VAT is a transaction based tax, bourne by the final consumer.
Click on link for illustration of how the VAT system works.
The example starts with a producer (P) and a manufacturer (M) who are prepared to enter into a business transaction. The producer wants to sell his goods for £50.00 and the manufacturer is prepared to purchase at this price. HMRC, however, require that the transaction is taxed, and therefore P charges M £50.00 + £10.00 VAT = £60.00. P will be required to complete a VAT return which summarises this transaction and pay £10.00 (called output tax) to HMRC at the time that the return is submitted.
A second transation now occurs, between M and the retailer (R). Again, HMRC wish to collect tax on the transaction value and M charges R £100.00 + £20.00 VAT = £120.00. M has collected output tax of £20.00, which it will pay to HMRC, however in this case M has also suffered £10.00 VAT on goods it previously purchased from P (called input). Assuming that M is registered for VAT, and as long as it charges VAT on the sale to R, it is entitled to recover from HMRC the VAT suffered. M will complete a VAT return summarising its output tax collected on the sale, and the input tax suffered on the purchase, which leaves M with a net amount payable to HMRC of £10.00.

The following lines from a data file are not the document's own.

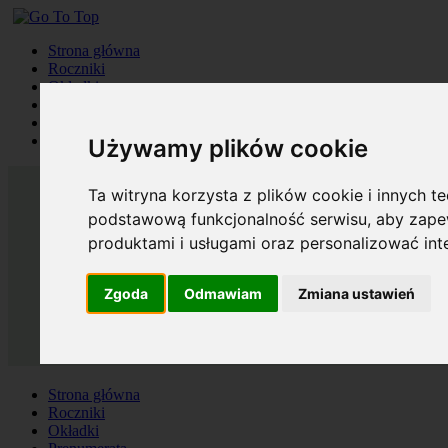
Strona główna
Roczniki
Okładki
Prenumerata
Kontakt
Szukaj
Używamy plików cookie
Ta witryna korzysta z plików cookie i innych t
podstawową funkcjonalność serwisu
,
aby zapew
produktami i usługami oraz personalizować in
Zgoda
Odmawiam
Zmiana ustawień
Strona główna
Roczniki
Okładki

Finally R sells the goods to the final consumer. R will complete a VAT return as M has done above, and pay net VAT of £20.00 to HMRC.

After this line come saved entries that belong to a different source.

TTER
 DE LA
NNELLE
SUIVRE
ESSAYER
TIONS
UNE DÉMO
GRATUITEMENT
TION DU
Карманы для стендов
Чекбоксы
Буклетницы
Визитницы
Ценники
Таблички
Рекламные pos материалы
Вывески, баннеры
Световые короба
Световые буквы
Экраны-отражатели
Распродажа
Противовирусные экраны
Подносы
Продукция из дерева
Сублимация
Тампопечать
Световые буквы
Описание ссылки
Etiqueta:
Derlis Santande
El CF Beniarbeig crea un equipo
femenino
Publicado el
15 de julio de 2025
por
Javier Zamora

It should be noted that because of the mechanism of paying VAT collected and reclaiming (or offsetting) VAT suffered, that VAT has had no financial effect on P, M, or R. After making their payments to HMRC each is left with £50 (P), £100 (M), and £200 (R), which is the value that each demanded for their goods. Effectively P, M and R have acted as unpaid tax collectors on behalf of HMRC.
The consumer has paid £200.00 for goods and £40.00 VAT = £240.00. This can be viewed as if he has paid the retailer £200.00 and handed £40.00 to HMRC, however it is seen that the £40.00 VAT that the consumer suffers has actually been collected and paid to HMRC by P (£10.00), M(£10.00) and R(£20.00) on his behalf.
The example therefore demonstrates (i) Transaction based nature of the VAT system, (ii) VAT cost is suffered by the final consumer, and (iii) The necessity to keep track of VAT aspect of transactions.
The University will generally sit in the middle of a chain of transactions, that is it will suffer VAT on most of its purchases, and in some cases charge VAT on supplies which it makes.